▶ **Work item**
Every line below that has the string "RØDE" needs to be copied.

▶ **Material for this task**

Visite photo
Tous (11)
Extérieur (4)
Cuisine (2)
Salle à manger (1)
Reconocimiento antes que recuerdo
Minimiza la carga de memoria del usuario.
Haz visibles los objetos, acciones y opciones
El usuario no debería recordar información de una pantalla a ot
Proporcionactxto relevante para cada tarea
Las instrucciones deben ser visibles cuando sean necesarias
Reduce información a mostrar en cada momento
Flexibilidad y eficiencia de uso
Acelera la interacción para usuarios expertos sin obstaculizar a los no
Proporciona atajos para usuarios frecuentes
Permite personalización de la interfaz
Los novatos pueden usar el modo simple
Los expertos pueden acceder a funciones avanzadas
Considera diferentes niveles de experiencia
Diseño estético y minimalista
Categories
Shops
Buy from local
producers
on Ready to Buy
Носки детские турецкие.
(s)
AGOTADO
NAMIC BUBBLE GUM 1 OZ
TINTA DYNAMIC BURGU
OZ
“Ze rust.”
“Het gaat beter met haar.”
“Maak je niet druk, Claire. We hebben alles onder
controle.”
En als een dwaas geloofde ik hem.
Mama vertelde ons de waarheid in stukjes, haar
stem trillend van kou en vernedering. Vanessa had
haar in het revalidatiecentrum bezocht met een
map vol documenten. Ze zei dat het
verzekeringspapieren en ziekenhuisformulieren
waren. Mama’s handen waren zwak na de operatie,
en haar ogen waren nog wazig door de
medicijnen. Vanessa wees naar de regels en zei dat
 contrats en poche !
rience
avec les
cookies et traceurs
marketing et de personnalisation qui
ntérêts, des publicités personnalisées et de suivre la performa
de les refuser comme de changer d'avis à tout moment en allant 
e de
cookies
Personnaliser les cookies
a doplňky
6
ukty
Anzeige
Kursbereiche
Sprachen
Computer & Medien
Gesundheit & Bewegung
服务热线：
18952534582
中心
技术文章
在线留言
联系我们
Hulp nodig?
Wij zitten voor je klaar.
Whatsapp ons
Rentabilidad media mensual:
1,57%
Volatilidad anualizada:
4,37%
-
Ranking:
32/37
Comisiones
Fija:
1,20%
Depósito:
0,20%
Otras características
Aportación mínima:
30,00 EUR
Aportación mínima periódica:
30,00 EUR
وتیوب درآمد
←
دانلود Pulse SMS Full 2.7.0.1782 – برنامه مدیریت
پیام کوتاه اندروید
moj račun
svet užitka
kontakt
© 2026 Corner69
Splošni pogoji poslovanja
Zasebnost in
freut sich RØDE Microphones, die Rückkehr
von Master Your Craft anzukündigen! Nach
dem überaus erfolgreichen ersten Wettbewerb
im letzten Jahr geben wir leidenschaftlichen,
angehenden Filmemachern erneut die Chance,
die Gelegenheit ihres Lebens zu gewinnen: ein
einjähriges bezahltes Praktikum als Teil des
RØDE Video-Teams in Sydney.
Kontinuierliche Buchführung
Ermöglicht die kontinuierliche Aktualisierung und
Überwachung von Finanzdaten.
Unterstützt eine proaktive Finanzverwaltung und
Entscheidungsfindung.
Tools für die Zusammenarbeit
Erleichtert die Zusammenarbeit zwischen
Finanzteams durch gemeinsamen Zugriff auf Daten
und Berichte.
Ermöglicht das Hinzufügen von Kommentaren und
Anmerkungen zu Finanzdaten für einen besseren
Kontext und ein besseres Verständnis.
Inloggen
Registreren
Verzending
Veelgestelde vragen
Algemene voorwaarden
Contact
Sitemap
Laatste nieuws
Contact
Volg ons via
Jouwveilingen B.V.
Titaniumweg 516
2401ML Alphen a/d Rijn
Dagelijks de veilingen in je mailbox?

▶ **Written solution**
freut sich RØDE Microphones, die Rückkehr
RØDE Video-Teams in Sydney.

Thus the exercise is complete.